Proc. of the International Conf. on Spoken Language Processing (ICSLP), Vol. 3, pp. 774-777, Beijing, 2000
On the important modulation-frequency bands of speech for human speaker recognition
T. Arai, M. Takahashi, N. Kanedera, Y. Takano and Y. Murahara
Abstract: By means of perceptual experiments, we investigated what range of modulation frequency components of the mel-frequency cepstral coefficients (MFCC) contains the most important information for speaker identification. In our study, we conducted two perceptual experiments using an MFCC-based re-synthesis scheme with two types of excitation. In Experiment I, speech sounds were re-synthesized from the extracted pitch and white noise. In Experiment II, speech sounds were re-synthesized only from white noise to avoid including pitch information.
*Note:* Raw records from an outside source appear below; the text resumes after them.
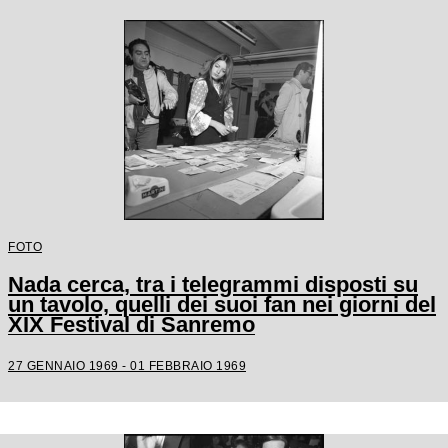
FOTO
Nada cerca, tra i telegrammi disposti su
un tavolo, quelli dei suoi fan nei giorni del
XIX Festival di Sanremo
27 GENNAIO 1969 - 01 FEBBRAIO 1969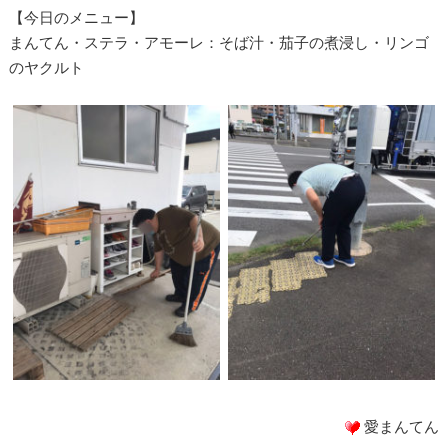
【今日のメニュー】
まんてん・ステラ・アモーレ：そば汁・茄子の煮浸し・リンゴ
のヤクルト
愛まんてん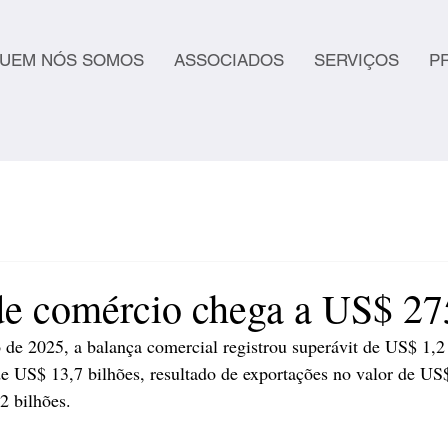
UEM NÓS SOMOS
ASSOCIADOS
SERVIÇOS
P
de comércio chega a US$ 27
de 2025, a balança comercial registrou superávit de US$ 1,2 
e US$ 13,7 bilhões, resultado de exportações no valor de US$
2 bilhões.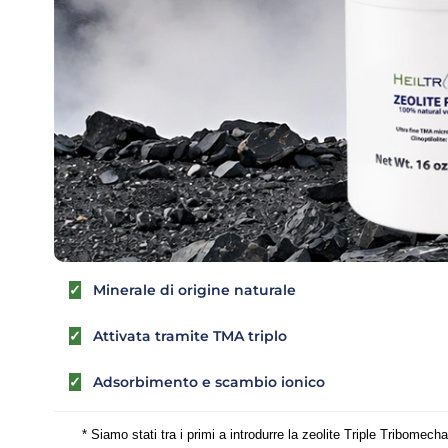
✓
Minerale di origine naturale
✓
Attivata tramite TMA triplo
✓
Adsorbimento e scambio ionico
* Siamo stati tra i primi a introdurre la
zeolite Triple Tribomech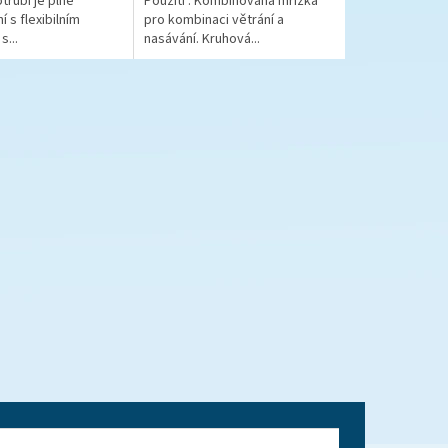
trubí je plně
Použití : Kombinovaná mřížka
í s flexibilním
pro kombinaci větrání a
s...
nasávání. Kruhová...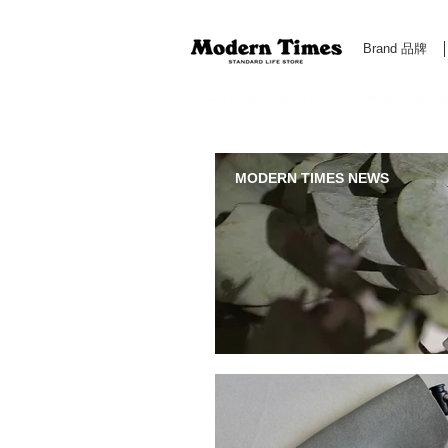
Brand 品牌
Modern Times Standard Life Store | Hong Kong Standa
MODERN TIMES NEWS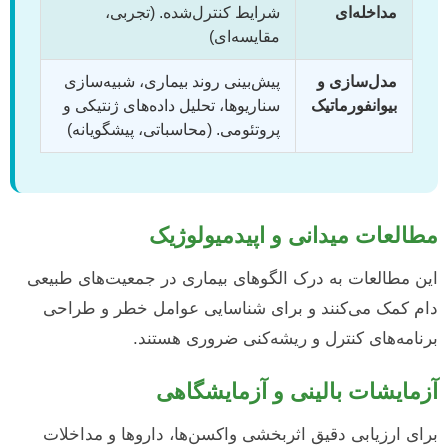
مداخله‌ای
شرایط کنترل‌شده. (تجربی،
مقایسه‌ای)
مدل‌سازی و
پیش‌بینی روند بیماری، شبیه‌سازی
بیوانفورماتیک
سناریوها، تحلیل داده‌های ژنتیکی و
پروتئومی. (محاسباتی، پیشگویانه)
مطالعات میدانی و اپیدمیولوژیک
این مطالعات به درک الگوهای بیماری در جمعیت‌های طبیعی
دام کمک می‌کنند و برای شناسایی عوامل خطر و طراحی
برنامه‌های کنترل و ریشه‌کنی ضروری هستند.
آزمایشات بالینی و آزمایشگاهی
برای ارزیابی دقیق اثربخشی واکسن‌ها، داروها و مداخلات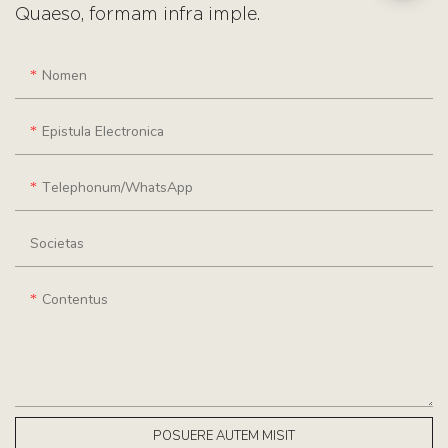
Quaeso, formam infra imple.
Nomen
Epistula Electronica
Telephonum/WhatsApp
Societas
Contentus
POSUERE AUTEM MISIT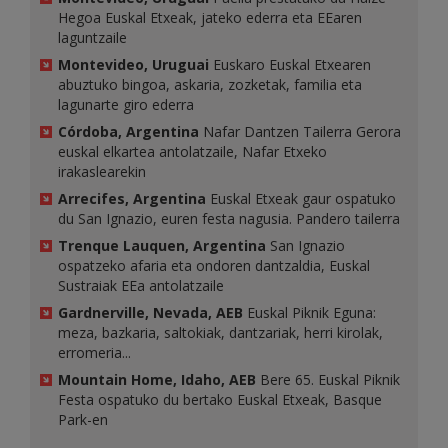
Hegoa Euskal Etxeak, jateko ederra eta EEaren
laguntzaile
Montevideo, Uruguai
Euskaro Euskal Etxearen
abuztuko bingoa, askaria, zozketak, familia eta
lagunarte giro ederra
Córdoba, Argentina
Nafar Dantzen Tailerra Gerora
euskal elkartea antolatzaile, Nafar Etxeko
irakaslearekin
Arrecifes, Argentina
Euskal Etxeak gaur ospatuko
du San Ignazio, euren festa nagusia. Pandero tailerra
Trenque Lauquen, Argentina
San Ignazio
ospatzeko afaria eta ondoren dantzaldia, Euskal
Sustraiak EEa antolatzaile
Gardnerville, Nevada, AEB
Euskal Piknik Eguna:
meza, bazkaria, saltokiak, dantzariak, herri kirolak,
erromeria...
Mountain Home, Idaho, AEB
Bere 65. Euskal Piknik
Festa ospatuko du bertako Euskal Etxeak, Basque
Park-en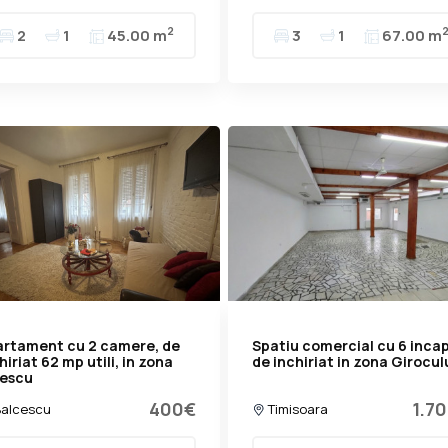
2
2
1
45.00 m
3
1
67.00 m
artament cu 2 camere, de
Spatiu comercial cu 6 incap
hiriat 62 mp utili, in zona
de inchiriat in zona Girocul
lescu
400€
1.7
alcescu
Timisoara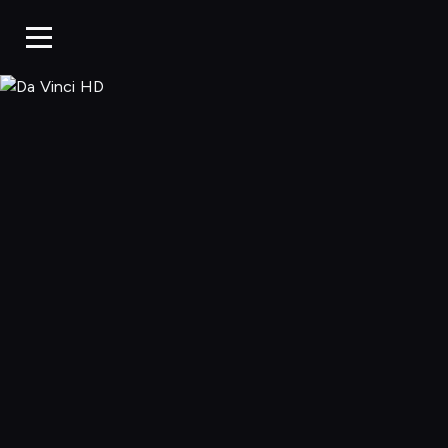
Da Vinci HD, O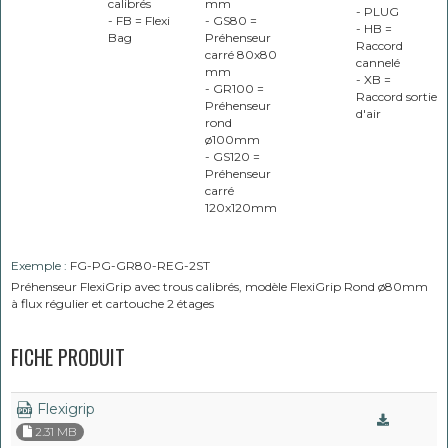
calibrés
mm
- PLUG
- FB = Flexi
- GS80 =
- HB =
Bag
Préhenseur
Raccord
carré 80x80
cannelé
mm
- XB =
- GR100 =
Raccord sortie
Préhenseur
d'air
rond
ø100mm
- GS120 =
Préhenseur
carré
120x120mm
Exemple :
FG-PG-GR80-REG-2ST
Préhenseur FlexiGrip avec trous calibrés, modèle FlexiGrip Rond ø80mm
à flux régulier et cartouche 2 étages
FICHE PRODUIT
Flexigrip
2.31 MB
For each experiment the original speech sounds were uttered by two sets of five professors. A total of 44 students (16 for Exp. I and 28 for Exp. II) who attend the professors’ classes participated in the experiments. We analyzed the experimental results in order to estimate the relative importance of different modulation frequencies in speaker recognition. The results show that the most important speaker information was in modulation frequency components from 2 to 8 Hz for both Exp. I (pitch-excited) and Exp. II (noise-excited). These results also show that some contribution was derived from including modulation frequency components around 0 Hz. Hence, we concluded that dynamic features are important for human speaker identification as well as static features.